The Euro-spec Suzuki Swift in the video scored 3 stars in Euro NCAP crash tests
Suzuki Motor Corporation has shared a video showcasing how it prepares a product for various crash or safety tests, popularly conducted by NCAP (New Car Assessment Programme). Today, NCAP safety ratings have become more of a USP (Unique Selling Proposition) in modern cars, especially in the affordable segment.
Passenger and pedestrian safety are crucial factors in determining the quality of a new product. Due to budget constraints, reduced prioritisation by target customers and sometimes due to ignorant business strategies, vehicle safety often becomes a secondary concern among manufacturers. In India, this scenario is witnessing a much-deserved change thanks to brands such as Tata Motors and Mahindra.
During a product’s development phase, OEMs conduct internal safety assessments before approaching a formal organisation such as the regional NCAP. The video below shows how Suzuki Motor Corporation readies a Swift hatchback for a Frontal Impact Test.
Frontal Impact Test is just one of many crash categories coming under NCAP. Since the car seen in the video is a Euro-spec Suzuki Swift, one can assume that it is being prepared for Euro NCAP. The organisation conducts tests under the categories, Full Frontal (showcased), Front Offset, Side Impact and Side Pole. Global NCAP results are mostly based on Front Offset tests.
The video also shows how the engineers at Suzuki Motor Corporation inspect the tested units and its dummy passengers in various stages. Parameters taken into account include airbag deployment, condition of dummies, interior damages and more. Apparently, the Japanese brand’s safety analysis facility conducts crash tests on a daily basis.

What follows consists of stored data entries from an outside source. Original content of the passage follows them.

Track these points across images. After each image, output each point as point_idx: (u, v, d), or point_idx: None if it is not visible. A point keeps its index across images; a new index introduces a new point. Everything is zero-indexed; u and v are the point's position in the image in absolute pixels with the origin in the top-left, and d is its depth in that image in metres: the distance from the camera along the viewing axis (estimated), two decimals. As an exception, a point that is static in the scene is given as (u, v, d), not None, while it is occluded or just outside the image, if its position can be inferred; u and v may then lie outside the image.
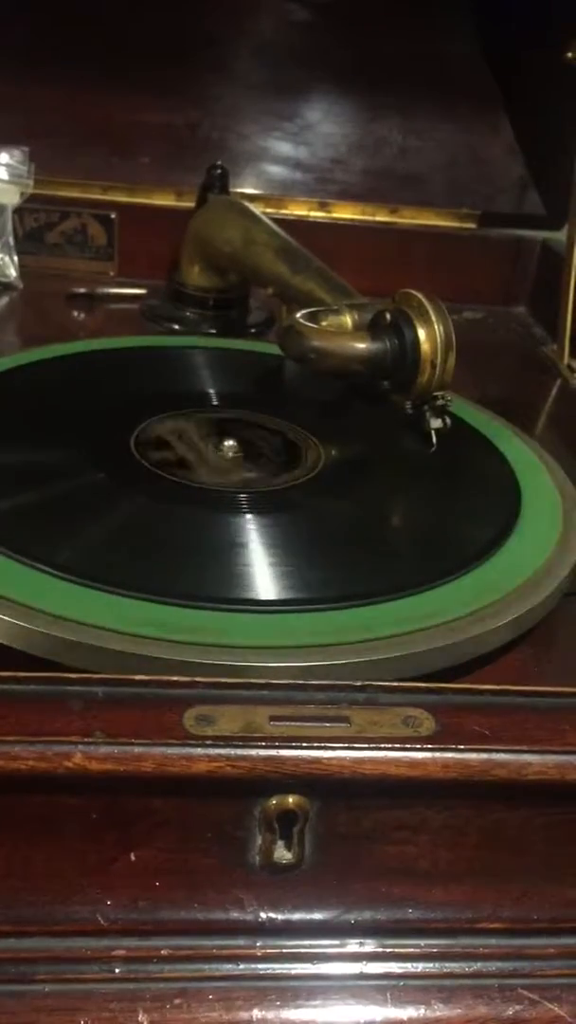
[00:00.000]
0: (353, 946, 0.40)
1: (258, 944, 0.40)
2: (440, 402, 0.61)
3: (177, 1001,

In Euro NCAP, the third-gen Suzuki Swift scored a satisfactory 3-star rating. The India-spec Maruti Suzuki Swift was good for only 2 stars. Due to questionable reasons, Maruti Suzuki India Limited (MSIL) stated earlier in the year that it won’t be sending its products to Global NCAP tests but develop them to meet Indian safety standards — read more details.
India’s very own Indian NCAP or BNVSAP (Bharat New Vehicle Safety Assessment Program) is yet to come into effect even though the initiative was proposed years before, to start by mid-2014. ARAI’s testing protocols that were proposed under BNVSAP include Frontal Offset (at 64km/h), Side Impact, Pedestrian Protection, Rear Impact and Child Dummy Dynamic Crash. The final rating is awarded based on features such as airbags, ABS, seat belt reminders, child lock, ESC (Electronic Stability Control), etc.